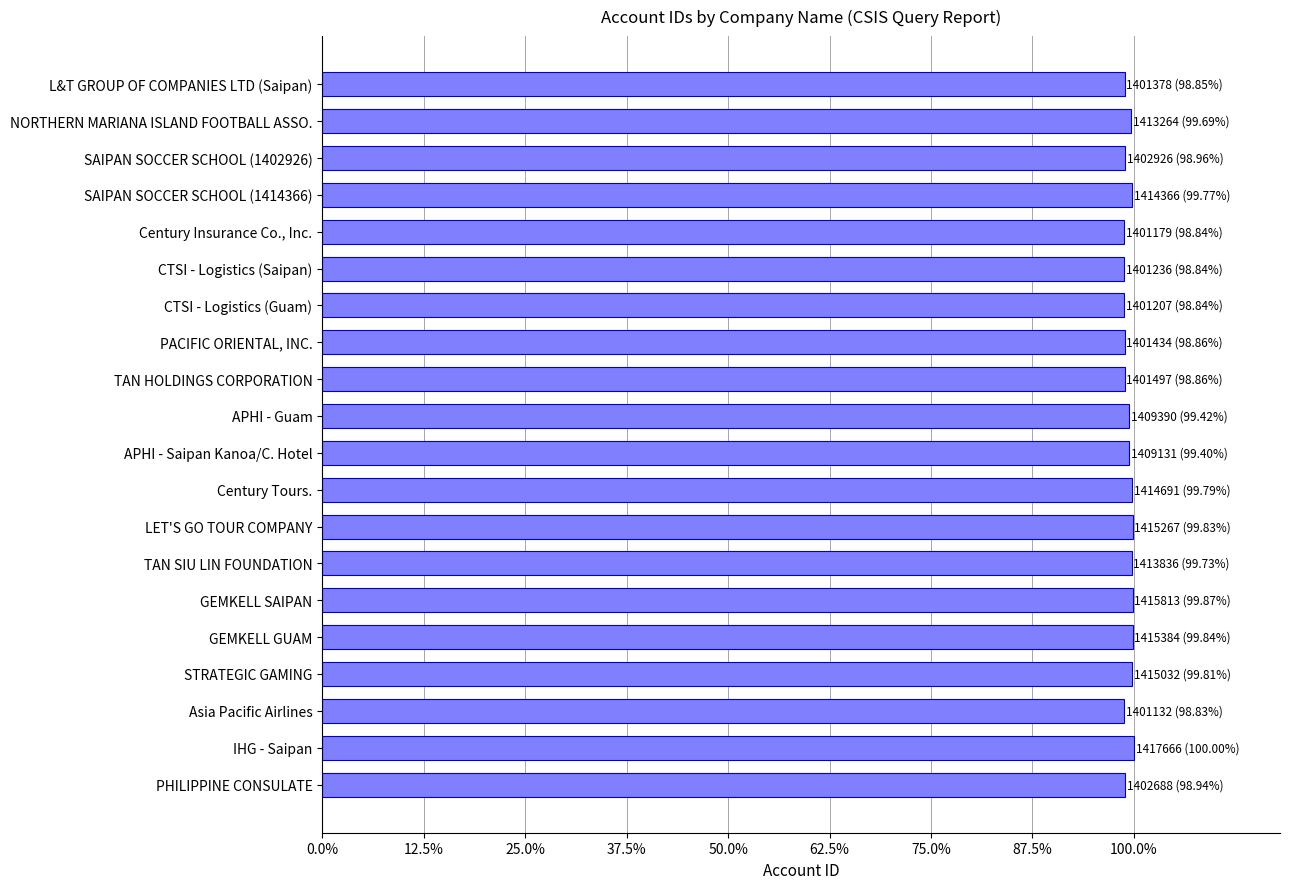

Does the chart contain any negative values?

No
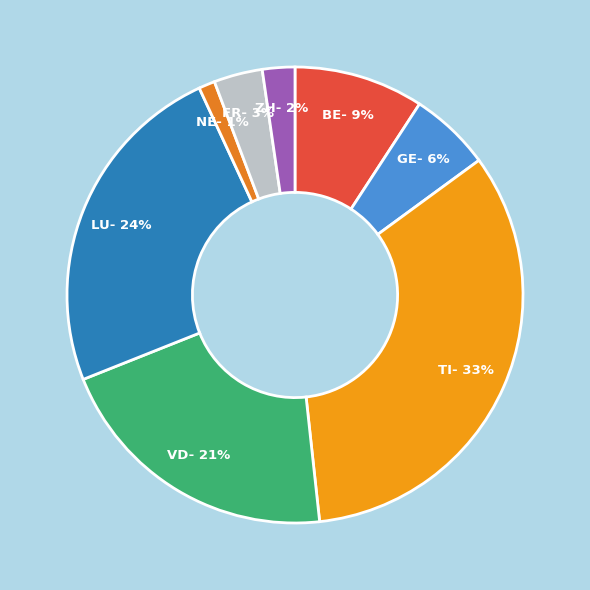

True or false: LU accounts for 7% of the total.

False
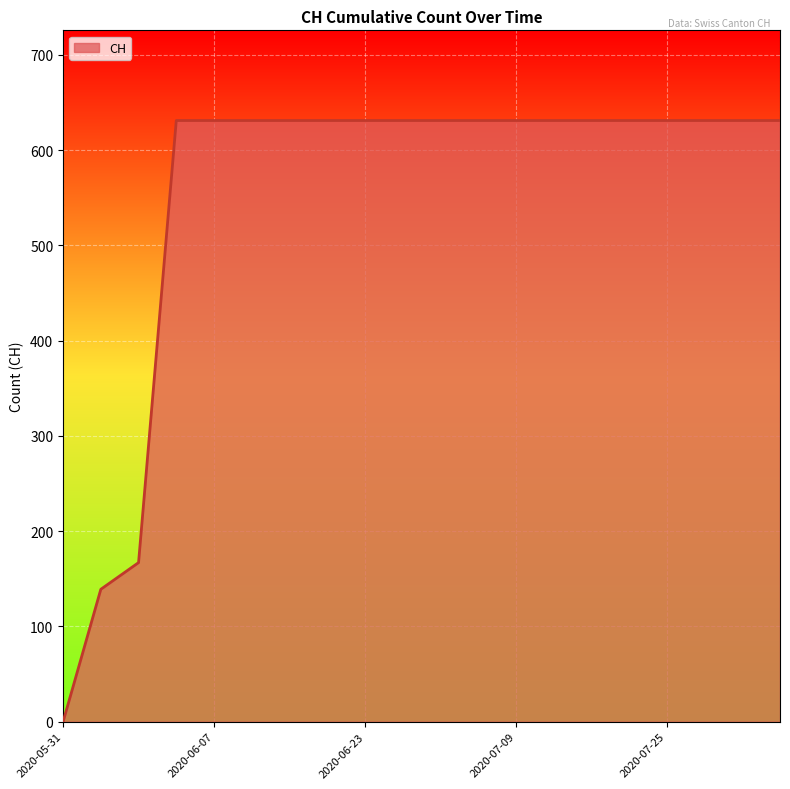

What is the maximum value shown in the chart?

631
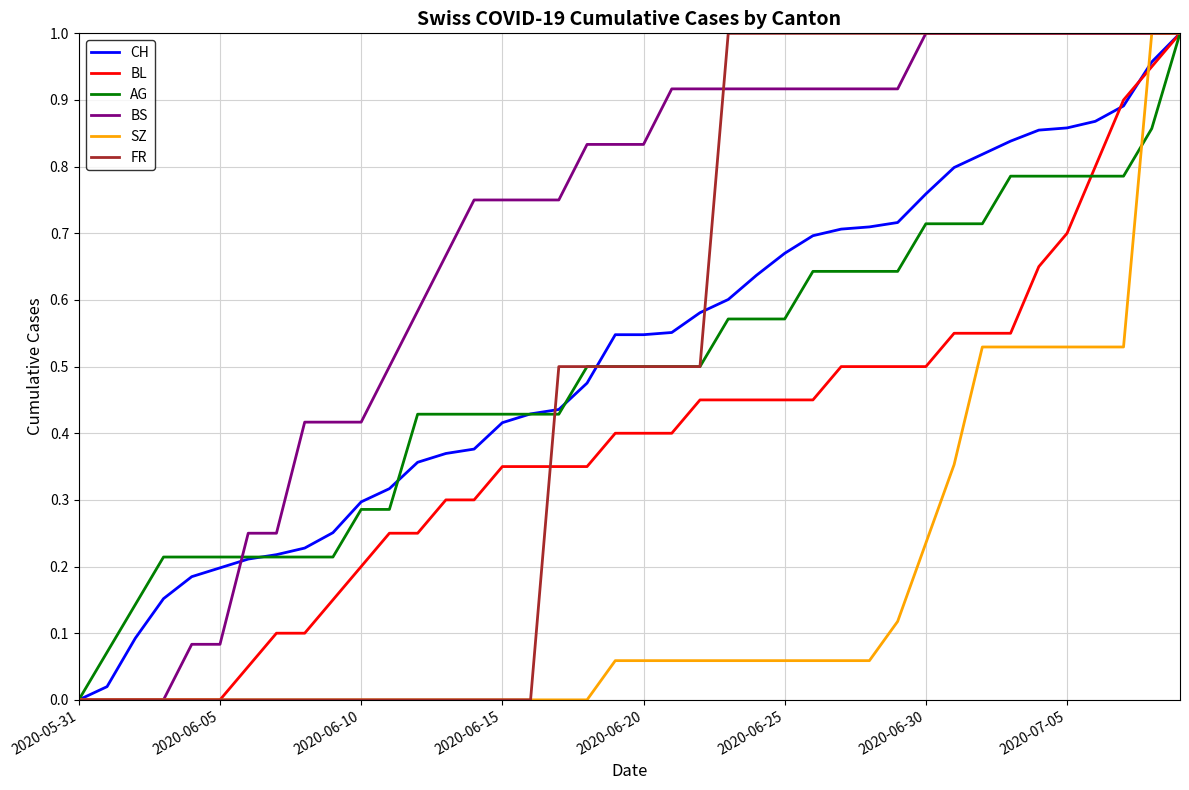

Does the chart have visible grid lines?

Yes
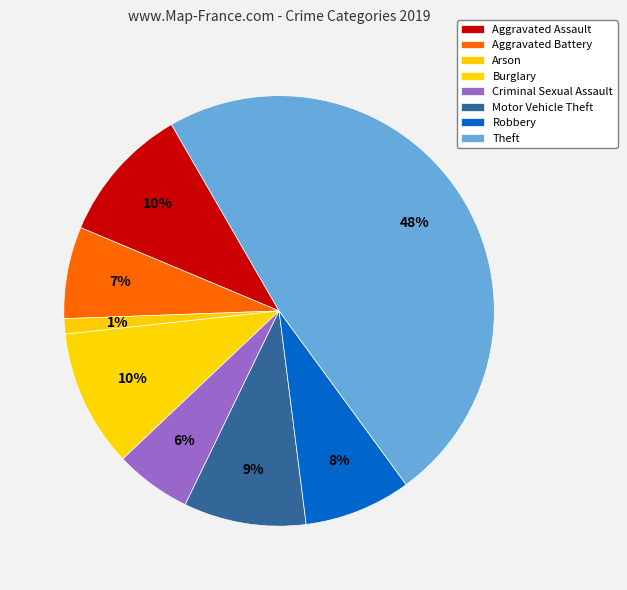

What percentage is the Theft slice, to the nearest percent?

48%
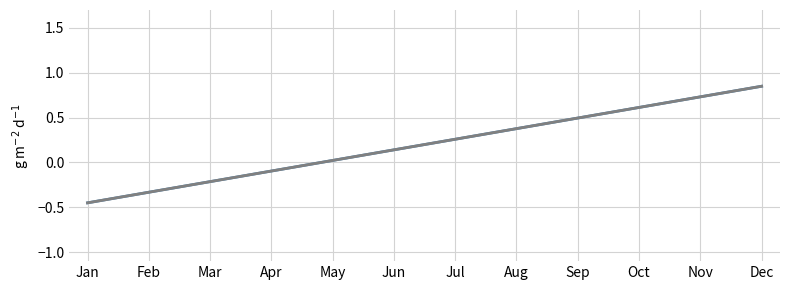

Is this an area chart (filled region under the line)?

No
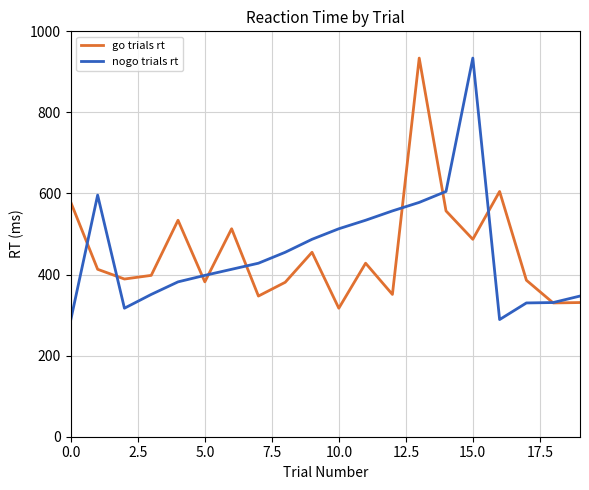

What is the minimum value shown in the chart?

289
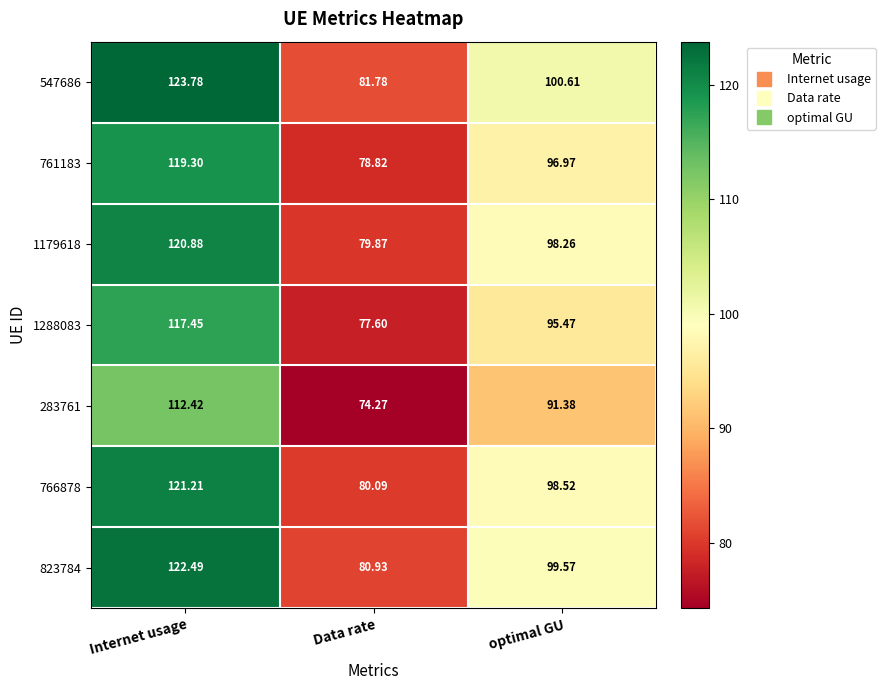

Between Internet usage and optimal GU, which series saw the biggest shift?

547686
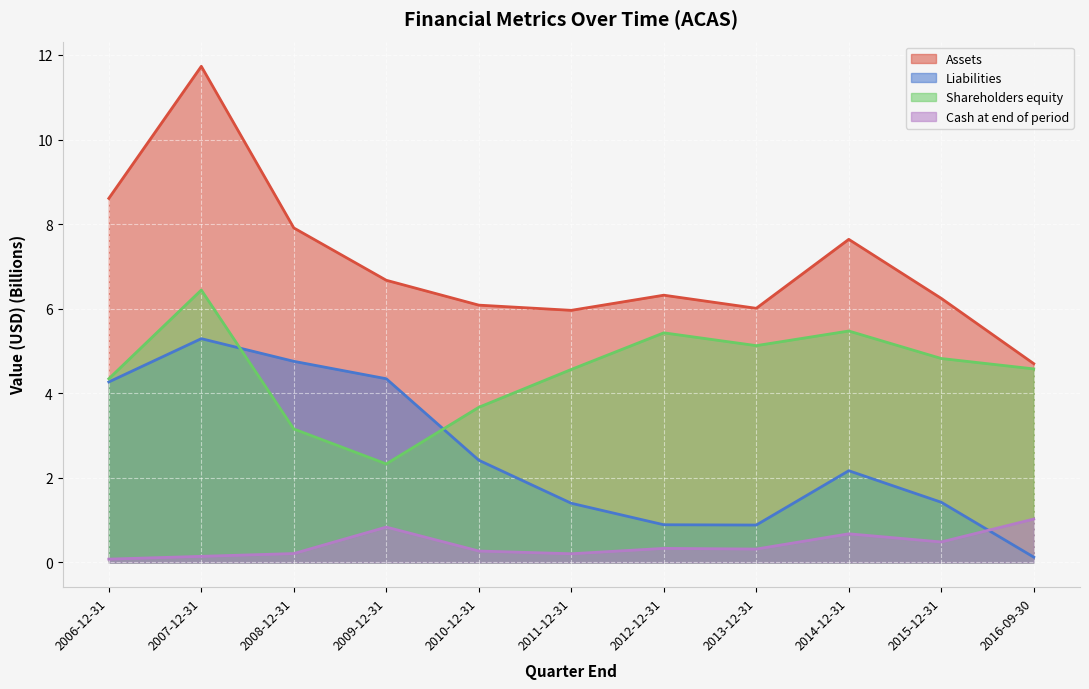

How many lines are shown in the chart?

4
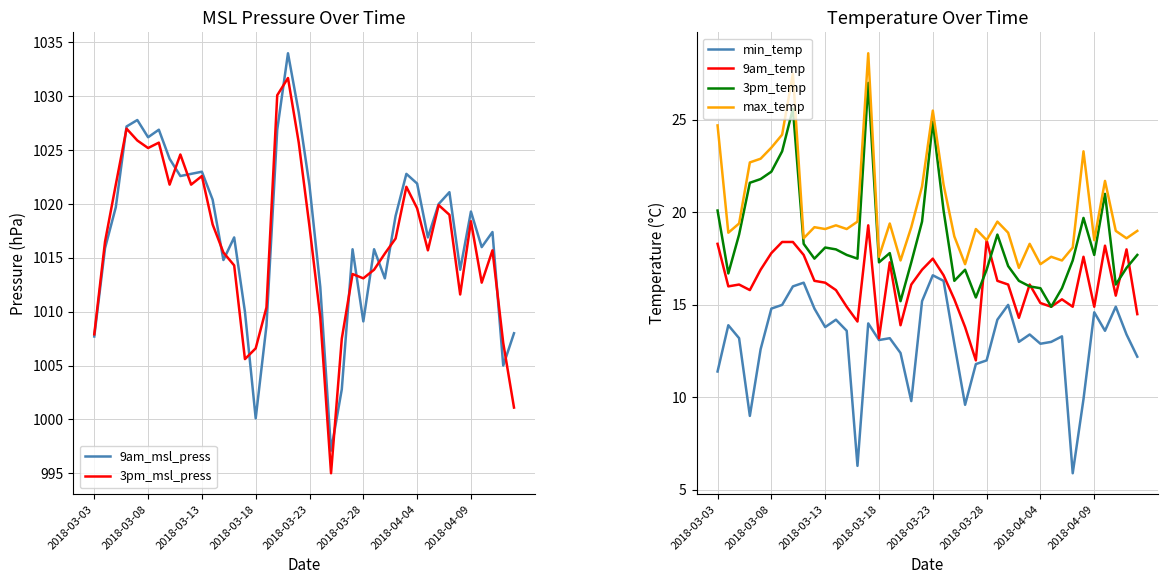

Which series has the largest total across all categories?

9am_msl_press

### Goal of the exercise
Locate every line in the rows above that contains the word "What", and copy each such line. Case counts.

### Answer to this task
What is the maximum value shown in the chart?
What percentage is the Theft slice, to the nearest percent?
What is the minimum value shown in the chart?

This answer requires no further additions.